Что делать? Похаживал я поблизости от самоохранника. На коротких стебельках подорожник поднялся: большие в жилках листья в прикорневой розетке. Лиловые тычинки. Тонкое благоухание. Вспомнилось Подмосковье, луга, склоны, тропинки. Волей дохнуло, жить захотелось…
Случилась в женской зоне вторая, минутная встреча с Лаймой, после чего я сказал Федору:
— Буду ждать ее. Кажется, она согласна…
— А чего ей терять? Ручаюсь — не захватят. Ну уж в крайнем случае прошмыгнет на мою постель, если не успеем скрыть ее под нарами. Я вину возьму на себя. Под нарами? А очень просто. Под вашей постелью две широкие доски, чтобы Лайму спрятать, а там ящики с посылками, колбасой пахнет. — Он рассмеялся. — Немец трепаться не любит.
— А если она не согласна — под нары?
— Не согласится — на мою постель. Не дура. Был разговор. При всех возможностях я выступаю виноватым.
Умер мой первый дневальный, в прошлом киевский профессор, добытчик золота на Колыме. Вечером угощал меня украинским печеньем из посылки, а ночью тихо скончался. Не постучал ко мне в фанерную перегородку. Сердце! «Скачущий» пульс.

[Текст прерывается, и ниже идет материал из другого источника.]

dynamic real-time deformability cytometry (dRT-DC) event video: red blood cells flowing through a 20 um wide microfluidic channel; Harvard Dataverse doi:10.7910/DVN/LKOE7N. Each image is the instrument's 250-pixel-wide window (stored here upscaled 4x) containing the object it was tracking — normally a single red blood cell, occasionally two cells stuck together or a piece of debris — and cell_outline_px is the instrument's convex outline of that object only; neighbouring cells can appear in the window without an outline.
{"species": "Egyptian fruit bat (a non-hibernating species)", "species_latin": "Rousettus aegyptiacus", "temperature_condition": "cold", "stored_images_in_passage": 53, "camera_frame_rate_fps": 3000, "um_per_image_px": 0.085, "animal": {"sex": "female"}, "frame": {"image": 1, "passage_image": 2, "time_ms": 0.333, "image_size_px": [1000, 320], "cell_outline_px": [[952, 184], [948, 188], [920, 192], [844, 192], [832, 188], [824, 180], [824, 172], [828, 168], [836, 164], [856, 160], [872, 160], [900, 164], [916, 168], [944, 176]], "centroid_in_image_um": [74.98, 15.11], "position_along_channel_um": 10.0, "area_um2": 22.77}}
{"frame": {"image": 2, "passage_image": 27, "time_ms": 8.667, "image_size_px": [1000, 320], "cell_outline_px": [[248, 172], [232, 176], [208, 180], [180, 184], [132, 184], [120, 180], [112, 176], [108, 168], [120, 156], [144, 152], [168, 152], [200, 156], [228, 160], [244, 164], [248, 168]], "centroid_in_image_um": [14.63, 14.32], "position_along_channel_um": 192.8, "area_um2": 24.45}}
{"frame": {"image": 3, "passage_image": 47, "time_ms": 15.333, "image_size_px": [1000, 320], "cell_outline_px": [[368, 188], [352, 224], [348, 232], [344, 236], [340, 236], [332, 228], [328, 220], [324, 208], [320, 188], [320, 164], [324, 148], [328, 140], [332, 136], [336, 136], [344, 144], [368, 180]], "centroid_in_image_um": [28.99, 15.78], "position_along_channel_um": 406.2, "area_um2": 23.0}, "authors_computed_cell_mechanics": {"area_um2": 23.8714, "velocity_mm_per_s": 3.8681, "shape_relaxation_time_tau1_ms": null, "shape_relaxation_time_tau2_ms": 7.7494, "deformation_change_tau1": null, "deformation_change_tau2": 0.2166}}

Все старички ждали волю, почти не было смертей в бараках, и вдруг она случилась. Погоревали, постояли тихо у ног страдальца. Федор сказал о профессоре:
— Скоро бы домой приехал… На Колыме выжил, а здесь…
Унесли труп, убрали постель. Самое страшное — умереть в тюрьме, в лагере: не обмоют, не обрядят в чистое.
Я взялся отправить в Киев незаконченное письмо старика к дочери и внукам, оно было нежное, с подробностями из детства дочери. Я запечалился — каково-то будет родным профессора?
— Наревутся, — ответил Федор.
С волнением ждал условленную встречу с Лаймой. Долго тянулся день. Под вечер пошел теплый дождик. Федор, вернувшийся с кухни, сказал, что Лайма собирается. Солнце медленно закатывалось, еще медленнее темнело.
В назначенное время немец сел у дверей моей комнатки, поглядывал в длинный полутемный барак, ожидая Лайму. Старички покашливали. Многие страдали бессонницей, да и днем высыпались.
— Невозможный народ, — злился Федор. — Днем дрыхнет, а ночью ворочается с боку на бок. Дед, ну что ты прешься к нам в полночь? Какой порошок? Совесть отморозил на прииске. Блох здесь нет. А вы прилягте, доктор.
— Шагает! Шагает в шинели, в буденовке. Бодро идет наша птичка. Старье принимает ее за мужика.
Сердце мое колотилось. Федор потушил свет, ушел на свою кровать в бараке поблизости от моей двери.
Примерно через полчаса Лайма спросила:
— А спрятаться здесь негде? Как говорится, на всякий случай?